Commlaw Source


Thursday, February 07, 2008

Leased Access Order Imposes Significant Regulatory Burdens on Cable Providers

On November 27, 2007, the Federal Communications Commission (“Commission” or “FCC”) released an Order and Further Notice of Proposed Rulemaking in its Leased Access Proceeding (“FNPRM”). The Order was released on February 1, 2008.

In the Report and Order, the Commission modified its leased access rules which require cable operators to set aside channel capacity for commercial use by unaffiliated video programmers. Specifically, § 612 of the Communications Act authorizes the Commission to promulgate leased access rules to promote diversity of programming at reasonable terms and conditions. In its Notice of Proposed Rulemaking sought comment on a number of provisions relating to enforcement, rates and procedural issues. The Commission adopted a plethora of cumbersome new rules in all of these area that all cable operators must fully comply with, in addition to the already existing regulatory standards. The Commission attempts to justify the rule modifications by claiming that they are necessary in order to create uniformity in customer service standards, negotiation standards, rates, reporting requirements. However, these rules significantly limit the ability of cable operators to carry out their business plans in a manner that is tailored to their specific business needs. These rules become effective 90 days after publication in the Federal Register.

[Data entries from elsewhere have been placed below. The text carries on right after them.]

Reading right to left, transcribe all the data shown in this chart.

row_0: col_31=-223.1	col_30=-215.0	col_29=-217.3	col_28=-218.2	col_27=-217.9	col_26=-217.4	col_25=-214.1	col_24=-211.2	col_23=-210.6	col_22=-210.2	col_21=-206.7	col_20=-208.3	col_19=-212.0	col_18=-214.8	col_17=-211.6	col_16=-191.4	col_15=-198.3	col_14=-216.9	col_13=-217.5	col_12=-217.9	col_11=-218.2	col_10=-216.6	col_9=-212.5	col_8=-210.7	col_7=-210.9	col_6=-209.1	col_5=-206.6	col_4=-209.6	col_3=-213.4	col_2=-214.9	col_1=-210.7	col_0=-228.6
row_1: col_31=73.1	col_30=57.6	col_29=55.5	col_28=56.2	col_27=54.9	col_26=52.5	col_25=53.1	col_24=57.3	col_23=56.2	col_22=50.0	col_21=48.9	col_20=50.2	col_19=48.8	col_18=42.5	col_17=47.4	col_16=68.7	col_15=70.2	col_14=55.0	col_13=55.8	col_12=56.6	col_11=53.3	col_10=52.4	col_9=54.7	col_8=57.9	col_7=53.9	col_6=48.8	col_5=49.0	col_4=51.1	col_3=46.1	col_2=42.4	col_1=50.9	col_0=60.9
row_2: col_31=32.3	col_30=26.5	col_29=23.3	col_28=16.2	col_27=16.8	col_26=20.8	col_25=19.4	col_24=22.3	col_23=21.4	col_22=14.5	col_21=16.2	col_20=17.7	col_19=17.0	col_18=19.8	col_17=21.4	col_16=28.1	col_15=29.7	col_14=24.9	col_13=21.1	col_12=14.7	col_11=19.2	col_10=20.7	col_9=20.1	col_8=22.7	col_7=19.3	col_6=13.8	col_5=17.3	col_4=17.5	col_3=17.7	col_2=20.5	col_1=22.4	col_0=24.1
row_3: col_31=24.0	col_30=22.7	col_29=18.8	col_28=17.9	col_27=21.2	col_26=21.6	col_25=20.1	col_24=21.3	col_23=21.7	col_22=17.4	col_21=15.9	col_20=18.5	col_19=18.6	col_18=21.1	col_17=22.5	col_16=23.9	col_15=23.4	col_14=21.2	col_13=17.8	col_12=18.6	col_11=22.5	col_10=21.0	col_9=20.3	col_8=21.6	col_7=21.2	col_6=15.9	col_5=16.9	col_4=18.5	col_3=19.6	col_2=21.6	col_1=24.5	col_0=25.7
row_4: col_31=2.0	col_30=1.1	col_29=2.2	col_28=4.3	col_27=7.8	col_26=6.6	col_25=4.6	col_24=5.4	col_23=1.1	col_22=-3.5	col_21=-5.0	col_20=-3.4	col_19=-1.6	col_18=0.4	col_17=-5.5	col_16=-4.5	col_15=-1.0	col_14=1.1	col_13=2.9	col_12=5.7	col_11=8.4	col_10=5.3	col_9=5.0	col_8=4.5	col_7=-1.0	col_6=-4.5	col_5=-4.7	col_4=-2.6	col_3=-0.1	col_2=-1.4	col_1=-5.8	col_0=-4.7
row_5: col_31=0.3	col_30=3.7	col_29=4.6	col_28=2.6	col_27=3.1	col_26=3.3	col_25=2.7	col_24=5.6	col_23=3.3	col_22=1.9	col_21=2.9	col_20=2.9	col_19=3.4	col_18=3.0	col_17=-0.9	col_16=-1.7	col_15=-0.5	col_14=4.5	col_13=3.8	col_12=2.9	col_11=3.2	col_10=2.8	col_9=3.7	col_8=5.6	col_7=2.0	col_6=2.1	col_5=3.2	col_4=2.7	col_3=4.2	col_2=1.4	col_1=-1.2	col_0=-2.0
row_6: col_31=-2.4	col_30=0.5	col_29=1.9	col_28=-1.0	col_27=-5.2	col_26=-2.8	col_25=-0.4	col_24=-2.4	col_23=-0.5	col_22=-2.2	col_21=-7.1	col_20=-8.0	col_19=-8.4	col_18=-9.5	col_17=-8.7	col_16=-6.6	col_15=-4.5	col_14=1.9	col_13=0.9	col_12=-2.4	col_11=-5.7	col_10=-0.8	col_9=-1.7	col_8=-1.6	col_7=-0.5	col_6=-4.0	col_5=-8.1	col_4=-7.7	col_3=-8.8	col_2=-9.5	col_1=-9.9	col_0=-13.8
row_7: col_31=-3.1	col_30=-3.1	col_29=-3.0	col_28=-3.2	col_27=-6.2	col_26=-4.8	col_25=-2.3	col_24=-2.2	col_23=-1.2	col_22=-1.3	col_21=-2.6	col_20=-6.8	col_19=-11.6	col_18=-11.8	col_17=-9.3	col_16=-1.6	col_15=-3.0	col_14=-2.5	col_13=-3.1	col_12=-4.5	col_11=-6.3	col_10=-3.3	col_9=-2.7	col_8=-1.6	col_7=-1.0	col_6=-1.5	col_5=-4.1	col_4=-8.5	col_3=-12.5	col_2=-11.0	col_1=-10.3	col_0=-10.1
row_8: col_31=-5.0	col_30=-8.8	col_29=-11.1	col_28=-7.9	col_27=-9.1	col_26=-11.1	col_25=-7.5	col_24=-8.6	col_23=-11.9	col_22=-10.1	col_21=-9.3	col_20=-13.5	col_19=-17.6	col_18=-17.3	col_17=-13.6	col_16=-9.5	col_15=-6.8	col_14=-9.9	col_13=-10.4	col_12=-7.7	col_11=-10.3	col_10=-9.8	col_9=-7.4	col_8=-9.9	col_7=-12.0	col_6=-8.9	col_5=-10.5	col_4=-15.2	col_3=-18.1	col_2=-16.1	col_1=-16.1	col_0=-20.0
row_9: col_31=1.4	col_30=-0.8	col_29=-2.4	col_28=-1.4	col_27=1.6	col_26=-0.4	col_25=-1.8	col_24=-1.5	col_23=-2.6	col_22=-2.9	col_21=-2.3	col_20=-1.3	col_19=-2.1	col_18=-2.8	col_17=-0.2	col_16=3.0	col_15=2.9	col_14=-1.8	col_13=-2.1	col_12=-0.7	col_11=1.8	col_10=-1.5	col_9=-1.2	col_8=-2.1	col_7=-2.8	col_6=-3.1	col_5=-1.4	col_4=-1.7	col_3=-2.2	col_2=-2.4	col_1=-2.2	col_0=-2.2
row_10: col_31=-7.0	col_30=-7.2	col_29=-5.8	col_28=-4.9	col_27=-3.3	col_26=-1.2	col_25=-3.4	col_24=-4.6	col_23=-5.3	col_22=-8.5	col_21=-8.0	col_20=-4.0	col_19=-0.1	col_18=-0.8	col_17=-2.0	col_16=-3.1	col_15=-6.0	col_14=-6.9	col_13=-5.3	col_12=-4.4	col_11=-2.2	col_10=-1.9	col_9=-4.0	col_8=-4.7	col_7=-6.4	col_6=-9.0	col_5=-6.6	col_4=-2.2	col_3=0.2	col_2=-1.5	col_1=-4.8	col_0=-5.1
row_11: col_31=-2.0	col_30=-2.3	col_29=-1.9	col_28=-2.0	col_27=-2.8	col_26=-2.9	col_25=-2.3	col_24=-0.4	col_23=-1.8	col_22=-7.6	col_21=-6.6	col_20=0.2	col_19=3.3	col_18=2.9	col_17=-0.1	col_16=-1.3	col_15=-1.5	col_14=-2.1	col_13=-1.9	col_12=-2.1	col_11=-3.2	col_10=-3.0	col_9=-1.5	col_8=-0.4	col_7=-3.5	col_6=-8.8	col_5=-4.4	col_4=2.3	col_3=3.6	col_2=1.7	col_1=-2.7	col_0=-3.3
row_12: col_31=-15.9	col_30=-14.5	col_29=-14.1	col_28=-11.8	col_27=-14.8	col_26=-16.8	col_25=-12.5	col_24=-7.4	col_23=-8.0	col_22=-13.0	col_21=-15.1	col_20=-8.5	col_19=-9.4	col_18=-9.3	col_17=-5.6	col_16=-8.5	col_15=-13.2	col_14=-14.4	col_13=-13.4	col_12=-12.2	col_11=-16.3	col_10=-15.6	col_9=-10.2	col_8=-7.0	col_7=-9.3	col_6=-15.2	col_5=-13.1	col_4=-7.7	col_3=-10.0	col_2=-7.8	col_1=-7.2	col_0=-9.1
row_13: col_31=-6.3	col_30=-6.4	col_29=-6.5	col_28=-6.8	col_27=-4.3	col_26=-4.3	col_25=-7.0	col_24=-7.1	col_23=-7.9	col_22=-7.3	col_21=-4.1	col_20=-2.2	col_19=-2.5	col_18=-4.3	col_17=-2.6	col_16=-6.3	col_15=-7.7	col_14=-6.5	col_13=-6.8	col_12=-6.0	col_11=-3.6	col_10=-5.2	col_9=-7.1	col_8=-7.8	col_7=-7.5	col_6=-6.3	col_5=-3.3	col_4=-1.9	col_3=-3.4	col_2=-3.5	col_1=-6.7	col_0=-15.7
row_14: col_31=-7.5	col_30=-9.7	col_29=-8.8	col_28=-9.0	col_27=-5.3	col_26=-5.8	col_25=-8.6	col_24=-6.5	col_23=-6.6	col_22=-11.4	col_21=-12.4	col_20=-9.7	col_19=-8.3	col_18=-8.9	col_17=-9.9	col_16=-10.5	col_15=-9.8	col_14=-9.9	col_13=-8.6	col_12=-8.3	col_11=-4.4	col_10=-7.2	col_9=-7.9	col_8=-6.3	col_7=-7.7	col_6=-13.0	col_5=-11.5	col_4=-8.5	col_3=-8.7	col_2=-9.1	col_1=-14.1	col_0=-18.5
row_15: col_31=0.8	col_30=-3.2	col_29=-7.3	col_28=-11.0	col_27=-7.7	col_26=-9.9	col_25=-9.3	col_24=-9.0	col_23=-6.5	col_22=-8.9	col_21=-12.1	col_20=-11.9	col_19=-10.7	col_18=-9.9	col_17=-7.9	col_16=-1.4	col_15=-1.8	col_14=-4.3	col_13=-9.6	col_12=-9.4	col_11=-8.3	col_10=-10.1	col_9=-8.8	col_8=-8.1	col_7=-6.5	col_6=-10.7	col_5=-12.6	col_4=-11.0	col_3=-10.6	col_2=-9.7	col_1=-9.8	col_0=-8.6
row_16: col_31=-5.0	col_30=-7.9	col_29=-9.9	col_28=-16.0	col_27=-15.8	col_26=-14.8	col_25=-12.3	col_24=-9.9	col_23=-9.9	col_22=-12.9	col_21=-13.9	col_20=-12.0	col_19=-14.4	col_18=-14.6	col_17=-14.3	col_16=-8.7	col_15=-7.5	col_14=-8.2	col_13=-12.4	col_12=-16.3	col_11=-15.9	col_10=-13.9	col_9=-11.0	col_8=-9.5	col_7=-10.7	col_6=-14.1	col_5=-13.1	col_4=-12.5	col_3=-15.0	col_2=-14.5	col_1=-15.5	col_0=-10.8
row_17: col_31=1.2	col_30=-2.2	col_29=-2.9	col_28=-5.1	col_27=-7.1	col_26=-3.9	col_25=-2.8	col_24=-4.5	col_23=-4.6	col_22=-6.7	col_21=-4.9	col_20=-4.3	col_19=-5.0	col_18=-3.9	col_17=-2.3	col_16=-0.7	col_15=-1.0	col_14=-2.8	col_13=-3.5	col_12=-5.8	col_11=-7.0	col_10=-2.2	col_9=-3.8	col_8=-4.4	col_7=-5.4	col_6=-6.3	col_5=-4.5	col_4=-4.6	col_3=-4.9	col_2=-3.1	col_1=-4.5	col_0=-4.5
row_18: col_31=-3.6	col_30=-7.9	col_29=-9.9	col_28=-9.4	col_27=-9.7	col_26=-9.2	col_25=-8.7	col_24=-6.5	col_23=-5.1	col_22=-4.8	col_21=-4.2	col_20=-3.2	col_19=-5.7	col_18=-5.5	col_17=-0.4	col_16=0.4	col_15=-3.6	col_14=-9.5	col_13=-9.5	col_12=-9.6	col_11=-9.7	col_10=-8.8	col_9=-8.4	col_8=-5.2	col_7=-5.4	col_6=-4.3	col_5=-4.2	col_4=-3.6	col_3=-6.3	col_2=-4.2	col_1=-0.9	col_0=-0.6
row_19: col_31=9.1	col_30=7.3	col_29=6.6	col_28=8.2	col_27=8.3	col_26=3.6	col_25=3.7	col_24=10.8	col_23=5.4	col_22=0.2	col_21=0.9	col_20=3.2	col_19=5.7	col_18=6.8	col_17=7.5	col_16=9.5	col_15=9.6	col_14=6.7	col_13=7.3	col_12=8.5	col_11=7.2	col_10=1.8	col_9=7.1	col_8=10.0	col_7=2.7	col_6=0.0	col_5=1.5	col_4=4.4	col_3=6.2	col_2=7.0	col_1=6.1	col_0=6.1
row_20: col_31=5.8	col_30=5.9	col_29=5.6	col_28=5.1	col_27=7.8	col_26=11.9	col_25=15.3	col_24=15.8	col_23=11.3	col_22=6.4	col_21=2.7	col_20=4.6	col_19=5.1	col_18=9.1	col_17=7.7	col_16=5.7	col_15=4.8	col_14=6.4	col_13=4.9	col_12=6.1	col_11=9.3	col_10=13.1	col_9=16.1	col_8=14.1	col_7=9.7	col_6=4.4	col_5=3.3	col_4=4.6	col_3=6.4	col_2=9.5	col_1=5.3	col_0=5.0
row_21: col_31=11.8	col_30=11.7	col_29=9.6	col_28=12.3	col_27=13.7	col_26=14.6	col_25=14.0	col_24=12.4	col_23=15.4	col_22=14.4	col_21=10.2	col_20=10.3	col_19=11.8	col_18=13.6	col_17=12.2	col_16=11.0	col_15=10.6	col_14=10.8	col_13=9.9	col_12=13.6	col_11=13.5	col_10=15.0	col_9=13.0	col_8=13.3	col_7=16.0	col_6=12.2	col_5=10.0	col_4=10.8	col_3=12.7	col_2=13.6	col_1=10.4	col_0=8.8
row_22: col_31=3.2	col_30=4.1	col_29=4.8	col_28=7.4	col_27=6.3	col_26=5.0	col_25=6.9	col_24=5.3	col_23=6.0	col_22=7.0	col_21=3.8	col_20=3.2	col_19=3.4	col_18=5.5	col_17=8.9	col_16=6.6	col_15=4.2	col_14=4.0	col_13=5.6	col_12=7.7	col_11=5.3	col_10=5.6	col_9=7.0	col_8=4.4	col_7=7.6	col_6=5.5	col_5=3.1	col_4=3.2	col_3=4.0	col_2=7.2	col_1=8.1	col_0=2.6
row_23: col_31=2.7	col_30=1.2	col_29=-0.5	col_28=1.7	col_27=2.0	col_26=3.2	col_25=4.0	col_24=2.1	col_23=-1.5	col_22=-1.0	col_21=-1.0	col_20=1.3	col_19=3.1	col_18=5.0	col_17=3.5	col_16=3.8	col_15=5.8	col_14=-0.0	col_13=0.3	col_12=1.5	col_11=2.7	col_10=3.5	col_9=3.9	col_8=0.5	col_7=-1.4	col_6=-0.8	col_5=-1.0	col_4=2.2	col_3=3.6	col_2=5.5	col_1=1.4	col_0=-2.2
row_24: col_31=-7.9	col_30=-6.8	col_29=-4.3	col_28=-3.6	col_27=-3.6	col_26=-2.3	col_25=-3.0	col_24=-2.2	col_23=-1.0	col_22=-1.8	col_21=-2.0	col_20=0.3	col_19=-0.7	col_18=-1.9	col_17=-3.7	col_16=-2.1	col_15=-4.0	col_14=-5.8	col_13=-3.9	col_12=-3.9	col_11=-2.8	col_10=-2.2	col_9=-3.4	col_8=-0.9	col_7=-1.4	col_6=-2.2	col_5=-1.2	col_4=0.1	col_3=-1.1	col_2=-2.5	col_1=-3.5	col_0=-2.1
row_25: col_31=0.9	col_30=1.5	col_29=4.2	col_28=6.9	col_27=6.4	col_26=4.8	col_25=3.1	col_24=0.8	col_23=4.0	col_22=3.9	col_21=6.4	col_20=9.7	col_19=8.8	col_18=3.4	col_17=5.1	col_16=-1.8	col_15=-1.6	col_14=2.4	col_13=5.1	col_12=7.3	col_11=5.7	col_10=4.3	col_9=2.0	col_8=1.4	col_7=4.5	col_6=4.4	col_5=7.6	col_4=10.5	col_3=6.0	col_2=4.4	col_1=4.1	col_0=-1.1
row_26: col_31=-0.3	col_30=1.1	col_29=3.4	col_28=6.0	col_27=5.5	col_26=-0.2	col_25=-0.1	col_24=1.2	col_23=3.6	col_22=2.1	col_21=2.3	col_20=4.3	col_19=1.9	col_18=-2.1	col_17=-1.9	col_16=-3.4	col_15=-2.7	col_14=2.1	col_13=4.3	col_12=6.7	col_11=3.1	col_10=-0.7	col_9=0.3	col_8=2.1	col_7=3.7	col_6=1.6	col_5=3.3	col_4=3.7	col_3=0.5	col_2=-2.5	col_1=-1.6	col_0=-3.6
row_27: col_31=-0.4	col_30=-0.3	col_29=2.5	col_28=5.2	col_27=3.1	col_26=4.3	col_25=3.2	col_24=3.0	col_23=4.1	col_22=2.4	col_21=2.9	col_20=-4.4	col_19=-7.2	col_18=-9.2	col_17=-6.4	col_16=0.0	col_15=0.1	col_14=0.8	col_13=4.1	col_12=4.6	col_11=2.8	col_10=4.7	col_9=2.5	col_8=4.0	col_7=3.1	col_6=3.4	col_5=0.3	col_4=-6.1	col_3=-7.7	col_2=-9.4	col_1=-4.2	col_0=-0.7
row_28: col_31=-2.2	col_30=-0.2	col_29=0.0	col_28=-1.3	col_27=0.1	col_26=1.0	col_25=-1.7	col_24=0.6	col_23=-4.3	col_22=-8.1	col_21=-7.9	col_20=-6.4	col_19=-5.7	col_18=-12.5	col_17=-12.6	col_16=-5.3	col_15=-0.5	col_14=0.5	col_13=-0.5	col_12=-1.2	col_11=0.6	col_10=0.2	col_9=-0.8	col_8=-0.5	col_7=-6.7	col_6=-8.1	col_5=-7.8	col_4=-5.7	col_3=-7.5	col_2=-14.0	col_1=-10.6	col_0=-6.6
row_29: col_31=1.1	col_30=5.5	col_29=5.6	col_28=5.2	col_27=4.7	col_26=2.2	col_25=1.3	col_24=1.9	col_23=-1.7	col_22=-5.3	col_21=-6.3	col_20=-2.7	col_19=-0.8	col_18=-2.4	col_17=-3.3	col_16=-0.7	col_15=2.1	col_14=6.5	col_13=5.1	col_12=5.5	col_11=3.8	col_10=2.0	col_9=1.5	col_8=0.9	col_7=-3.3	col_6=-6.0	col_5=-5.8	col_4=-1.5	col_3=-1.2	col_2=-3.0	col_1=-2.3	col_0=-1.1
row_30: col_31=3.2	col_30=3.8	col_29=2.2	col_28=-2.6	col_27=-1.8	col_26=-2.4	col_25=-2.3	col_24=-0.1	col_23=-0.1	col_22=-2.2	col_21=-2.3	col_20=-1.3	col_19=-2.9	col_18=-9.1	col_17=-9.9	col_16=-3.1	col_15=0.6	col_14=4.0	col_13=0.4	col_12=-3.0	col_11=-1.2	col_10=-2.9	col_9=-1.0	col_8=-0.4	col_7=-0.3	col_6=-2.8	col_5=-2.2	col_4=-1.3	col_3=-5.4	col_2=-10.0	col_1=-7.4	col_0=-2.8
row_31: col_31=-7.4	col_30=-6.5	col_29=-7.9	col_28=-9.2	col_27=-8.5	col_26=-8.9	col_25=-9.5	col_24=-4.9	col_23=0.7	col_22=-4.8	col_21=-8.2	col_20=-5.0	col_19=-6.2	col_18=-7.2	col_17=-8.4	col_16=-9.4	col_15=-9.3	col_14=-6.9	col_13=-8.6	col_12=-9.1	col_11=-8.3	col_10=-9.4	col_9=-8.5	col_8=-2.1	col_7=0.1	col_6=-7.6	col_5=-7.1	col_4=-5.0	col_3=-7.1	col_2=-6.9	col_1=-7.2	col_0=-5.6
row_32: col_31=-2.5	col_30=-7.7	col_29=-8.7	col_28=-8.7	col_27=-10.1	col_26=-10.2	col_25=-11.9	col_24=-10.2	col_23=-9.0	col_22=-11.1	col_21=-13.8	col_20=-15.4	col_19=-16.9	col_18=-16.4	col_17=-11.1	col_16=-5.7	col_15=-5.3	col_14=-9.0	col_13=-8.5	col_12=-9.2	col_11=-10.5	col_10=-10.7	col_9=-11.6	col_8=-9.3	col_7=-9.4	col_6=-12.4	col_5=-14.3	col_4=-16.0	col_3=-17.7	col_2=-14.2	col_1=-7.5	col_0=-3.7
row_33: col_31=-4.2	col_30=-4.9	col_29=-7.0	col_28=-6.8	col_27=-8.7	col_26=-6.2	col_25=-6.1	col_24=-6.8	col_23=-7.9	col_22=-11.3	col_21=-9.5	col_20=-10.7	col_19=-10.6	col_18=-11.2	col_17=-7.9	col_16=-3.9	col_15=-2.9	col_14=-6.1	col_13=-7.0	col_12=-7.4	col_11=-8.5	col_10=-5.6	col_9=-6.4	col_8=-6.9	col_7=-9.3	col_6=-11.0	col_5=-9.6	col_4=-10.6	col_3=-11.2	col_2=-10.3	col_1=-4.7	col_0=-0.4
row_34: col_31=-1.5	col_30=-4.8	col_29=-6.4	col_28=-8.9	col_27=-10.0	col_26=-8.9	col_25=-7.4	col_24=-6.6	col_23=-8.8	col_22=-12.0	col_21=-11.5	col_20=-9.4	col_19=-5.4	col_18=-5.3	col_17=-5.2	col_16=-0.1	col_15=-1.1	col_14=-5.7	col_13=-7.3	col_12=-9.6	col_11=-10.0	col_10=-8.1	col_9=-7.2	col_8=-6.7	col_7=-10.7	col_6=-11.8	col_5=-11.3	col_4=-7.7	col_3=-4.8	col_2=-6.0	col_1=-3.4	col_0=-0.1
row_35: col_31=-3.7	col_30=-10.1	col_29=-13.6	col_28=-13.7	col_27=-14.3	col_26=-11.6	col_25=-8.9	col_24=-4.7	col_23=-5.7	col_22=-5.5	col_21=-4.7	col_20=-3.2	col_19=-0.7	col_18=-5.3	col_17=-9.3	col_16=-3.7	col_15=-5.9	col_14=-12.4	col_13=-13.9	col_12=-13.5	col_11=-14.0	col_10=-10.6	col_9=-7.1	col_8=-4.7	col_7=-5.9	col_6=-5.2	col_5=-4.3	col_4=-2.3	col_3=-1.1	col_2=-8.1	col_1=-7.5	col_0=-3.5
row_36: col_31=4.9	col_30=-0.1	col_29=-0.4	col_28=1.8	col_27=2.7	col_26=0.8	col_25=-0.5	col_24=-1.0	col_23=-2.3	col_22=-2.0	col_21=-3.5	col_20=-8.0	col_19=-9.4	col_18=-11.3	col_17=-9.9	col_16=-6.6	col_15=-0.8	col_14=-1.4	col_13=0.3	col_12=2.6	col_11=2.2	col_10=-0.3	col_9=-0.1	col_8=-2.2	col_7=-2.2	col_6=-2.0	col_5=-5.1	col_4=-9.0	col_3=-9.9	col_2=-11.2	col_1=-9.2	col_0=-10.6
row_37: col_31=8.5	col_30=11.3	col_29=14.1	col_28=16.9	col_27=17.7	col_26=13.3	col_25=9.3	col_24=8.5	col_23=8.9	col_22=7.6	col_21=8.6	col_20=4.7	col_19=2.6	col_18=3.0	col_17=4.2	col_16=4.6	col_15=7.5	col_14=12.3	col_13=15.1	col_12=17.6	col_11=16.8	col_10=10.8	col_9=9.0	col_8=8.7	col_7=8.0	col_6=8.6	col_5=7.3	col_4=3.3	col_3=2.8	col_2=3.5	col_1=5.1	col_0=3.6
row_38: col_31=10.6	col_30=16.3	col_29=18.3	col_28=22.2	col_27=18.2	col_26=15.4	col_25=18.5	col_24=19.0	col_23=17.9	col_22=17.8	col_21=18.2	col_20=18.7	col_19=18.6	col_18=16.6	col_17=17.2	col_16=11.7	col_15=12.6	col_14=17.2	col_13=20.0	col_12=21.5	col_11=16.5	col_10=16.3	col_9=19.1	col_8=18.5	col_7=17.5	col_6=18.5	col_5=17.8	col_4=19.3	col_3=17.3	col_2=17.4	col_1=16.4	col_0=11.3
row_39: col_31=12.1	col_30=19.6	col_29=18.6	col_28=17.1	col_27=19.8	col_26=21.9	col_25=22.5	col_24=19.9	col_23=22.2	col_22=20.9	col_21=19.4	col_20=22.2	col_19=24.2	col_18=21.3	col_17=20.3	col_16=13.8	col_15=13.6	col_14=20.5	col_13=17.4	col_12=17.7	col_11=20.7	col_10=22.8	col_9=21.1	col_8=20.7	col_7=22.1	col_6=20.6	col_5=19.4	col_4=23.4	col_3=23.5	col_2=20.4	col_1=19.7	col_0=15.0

The Commission tried to take a preemptive strike against any challenge by cable operators, claiming that the rules, as adopted withstand constitutional scrutiny. While the DC Circuit has already held that the leased access provisions of the 1992 Cable Act are not content-based, further regulation may not survive the intermediate scrutiny standard of review due to the elimination of public access obligations in the broadcast context and the great possibility of a negative impact on revenue impact may be a taking. Further, robust growth in access to the Internet and increasing consumer preference for web-based and other alternative forms of content diminishes the need for access through traditional cable service.

Friday, February 01, 2008

FCC Releases Proposals to Reform USF

On Tuesday, January 29, 2008, the Federal Communications Commission ("Commission") released three Notices of Proposed Rulemaking ("NPRM") to examine the deficiencies in the high-cost Universal Service Fund ("USF"). The Commission asks for comment in three areas: (1) changes to the identical support rule for wireless providers; (2) use of reverse auctions to distribute subsidies; and (3) recommendations of the Federal-State Joint Board on Universal Service including making broadband services eligible to receive subsidies.

These reform proposals are long overdue as the stability of the fund, in terms of both contribution base and distributions has waned in recent years. Whether the reform efforts announced will actually go through is yet to be determined. Commission Democrats have already expressed dissenting views on the use of reverse auctions, demonstrating a lack of unity on the proposals. And, industry backlash is highly likely.